» **RECORD EXTRACTS**
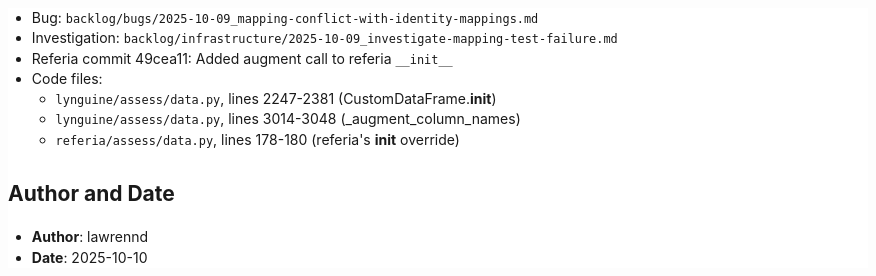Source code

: - Bug: `backlog/bugs/2025-10-09_mapping-conflict-with-identity-mappings.md`
- Investigation: `backlog/infrastructure/2025-10-09_investigate-mapping-test-failure.md`
- Referia commit 49cea11: Added augment call to referia `__init__`
- Code files:
  - `lynguine/assess/data.py`, lines 2247-2381 (CustomDataFrame.__init__)
  - `lynguine/assess/data.py`, lines 3014-3048 (_augment_column_names)
  - `referia/assess/data.py`, lines 178-180 (referia's __init__ override)

## Author and Date

- **Author**: lawrennd
- **Date**: 2025-10-10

» **TASK**
Reproduce all the rows, switching "Code files" to "Source files" and leaving everything else unchanged. Omit the pictures from your output.

» **ANSWER TO THIS TASK**
Source code

: - Bug: `backlog/bugs/2025-10-09_mapping-conflict-with-identity-mappings.md`
- Investigation: `backlog/infrastructure/2025-10-09_investigate-mapping-test-failure.md`
- Referia commit 49cea11: Added augment call to referia `__init__`
- Source files:
  - `lynguine/assess/data.py`, lines 2247-2381 (CustomDataFrame.__init__)
  - `lynguine/assess/data.py`, lines 3014-3048 (_augment_column_names)
  - `referia/assess/data.py`, lines 178-180 (referia's __init__ override)

## Author and Date

- **Author**: lawrennd
- **Date**: 2025-10-10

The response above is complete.